The desert has been an inhospitable place for the Ducks

EUGENE — The desert has been inhospitable to the Ducks in recent years. In Oregon's past two trips to Tucson, the team lost its starting quarterback to injury. And in 2007, the Ducks lost more than that.

Oregon again visits Arizona this Saturday with both teams playing for a Rose Bowl berth. The 11th-ranked Ducks (8-2, 6-1 Pac-10) sit atop the league standings, and can visit Pasadena in the new year if they win out.

The Wildcats (6-3, 4-2) are on Oregon's heels, along with Oregon State and Stanford, and could earn a trip to their first-ever Rose Bowl by winning their final three games.

The stakes were even higher for Oregon two seasons ago: The Ducks were ranked No. 2 and had set their sights on a national championship. Dennis Dixon, the versatile quarterback in Oregon's innovative spread-option offense, was a top Heisman Trophy candidate.

Dixon had a 39-yard touchdown run on the Ducks' first possession against the Wildcats, but a short time later he was making a cut and his left knee buckled. Oregon went on to lose 34-24 and Dixon went on to have season-ending surgery.

Gone were the hopes for a national title and a Heisman.

"That was a tough one," Oregon receiver Jeff Maehl said this week. "Losing Dennis after he scored. We just couldn't do anything on offense and it was really frustrating. It was heartbreaking to lose like that especially when we were No. 2 in the nation."

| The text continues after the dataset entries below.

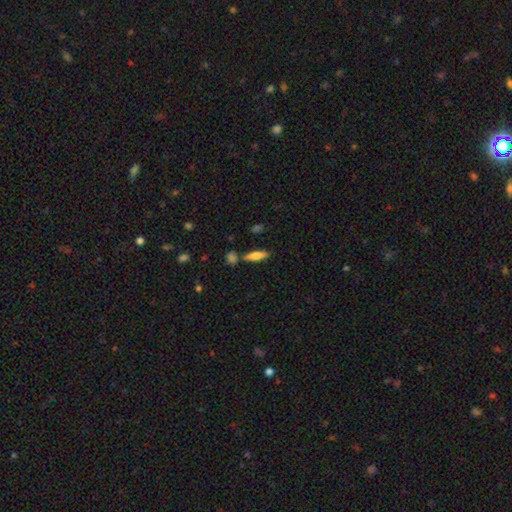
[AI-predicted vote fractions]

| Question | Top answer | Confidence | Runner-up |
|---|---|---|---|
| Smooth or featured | smooth | 70% | featured or disk (24%) |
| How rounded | cigar-shaped | 66% | in between (32%) |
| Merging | none | 76% | minor disturbance (11%) |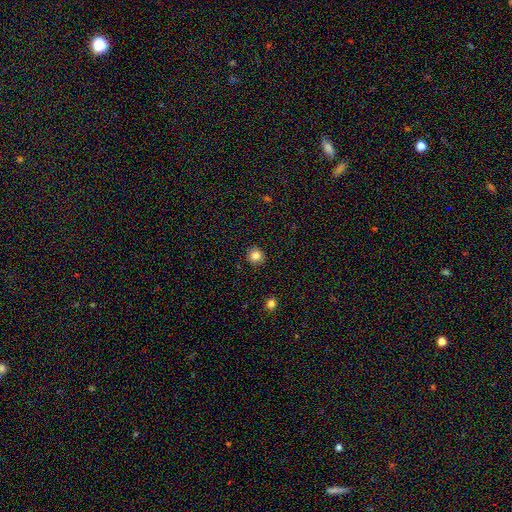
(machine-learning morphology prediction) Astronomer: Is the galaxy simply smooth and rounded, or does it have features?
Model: smooth — 84%.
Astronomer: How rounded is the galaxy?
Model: round — 90%.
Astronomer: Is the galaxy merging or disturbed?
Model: none — 91%.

Two years earlier the Ducks beat the Wildcats 28-21, but quarterback Kellen Clemens' left ankle broke when he was sacked by Arizona's Copeland Bryan in the third quarter. Clemens, who missed the rest of the season, was closing in on Bill Musgrave as Oregon's career passing leader.

Safety T.J. Ward said the Ducks weren't buying into a Tucson cruse.

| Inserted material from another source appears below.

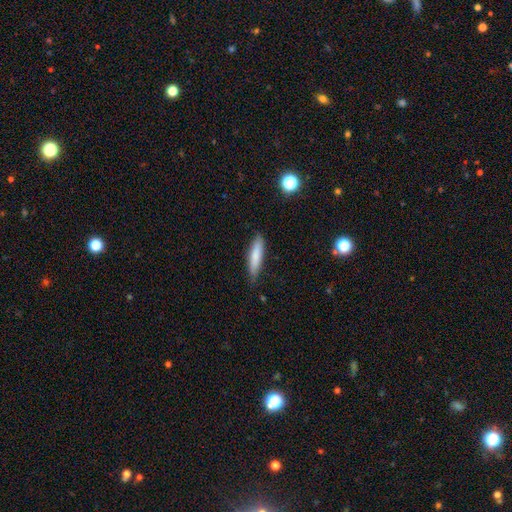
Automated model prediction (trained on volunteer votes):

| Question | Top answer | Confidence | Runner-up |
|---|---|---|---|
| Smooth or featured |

"We're not going to let what happened in the past affect how we play this week. We know what's at stake," Ward said. "We got two more games and if we win these, we go to the Rose. So it is what it is — win out."

When Dixon went to Tucson, he had thrown 20 touchdown passes with just three interceptions. He had run for TDs in Oregon's first eight games. Running back Jonathan Stewart averaged 126.9 yards a game going into the game.

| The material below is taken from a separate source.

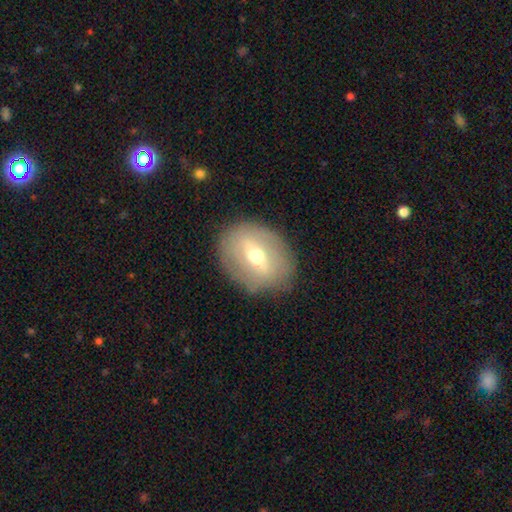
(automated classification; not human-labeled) A featured or disk galaxy (57%).

Vote fractions:
- Smooth or featured? featured or disk: 57% / smooth: 34% / star or artifact: 9%
- Edge-on disk? no: 85% / yes: 15%
- Merging? none: 85% / minor disturbance: 11% / major disturbance: 4% / merger: 1%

This season, Oregon has another dual-threat QB in junior Jeremiah Masoli, who has thrown for 11 touchdowns with just three interceptions. He has run for nine more scores.

And the Ducks have redshirt freshman running back LaMichael James, who has overperformed as LeGarrette Blount's replacement. James has 1,193 yards rushing this season, a record for an Oregon freshman. He's run for 11 TDS.

Masoli threw for a career-high 298 yards, passed for two touchdowns and ran for three more in a 55-45 win over the Wildcats last season at Autzen Stadium.

Arizona had closed to within 48-45 midway through the fourth quarter, but Blount sealed it for the Ducks with a 40-yard run.

Blount, who ran for 1,002 yards last season, was suspended after Oregon's loss in the opener for punching a Boise State player. He was reinstated last week after meeting certain conditions set by coach Chip Kelly, but did not play in Oregon's 44-21 win over Arizona State this past Saturday.

It's uncertain whether he'll play in Tucson.

Maehl said Oregon can use its past in the desert — rather than fear it.

"Anytime you lose to someone like that in that type of situation you want revenge, you know, payback," Maehl said. "But we're just focusing on what we need to do to get a win."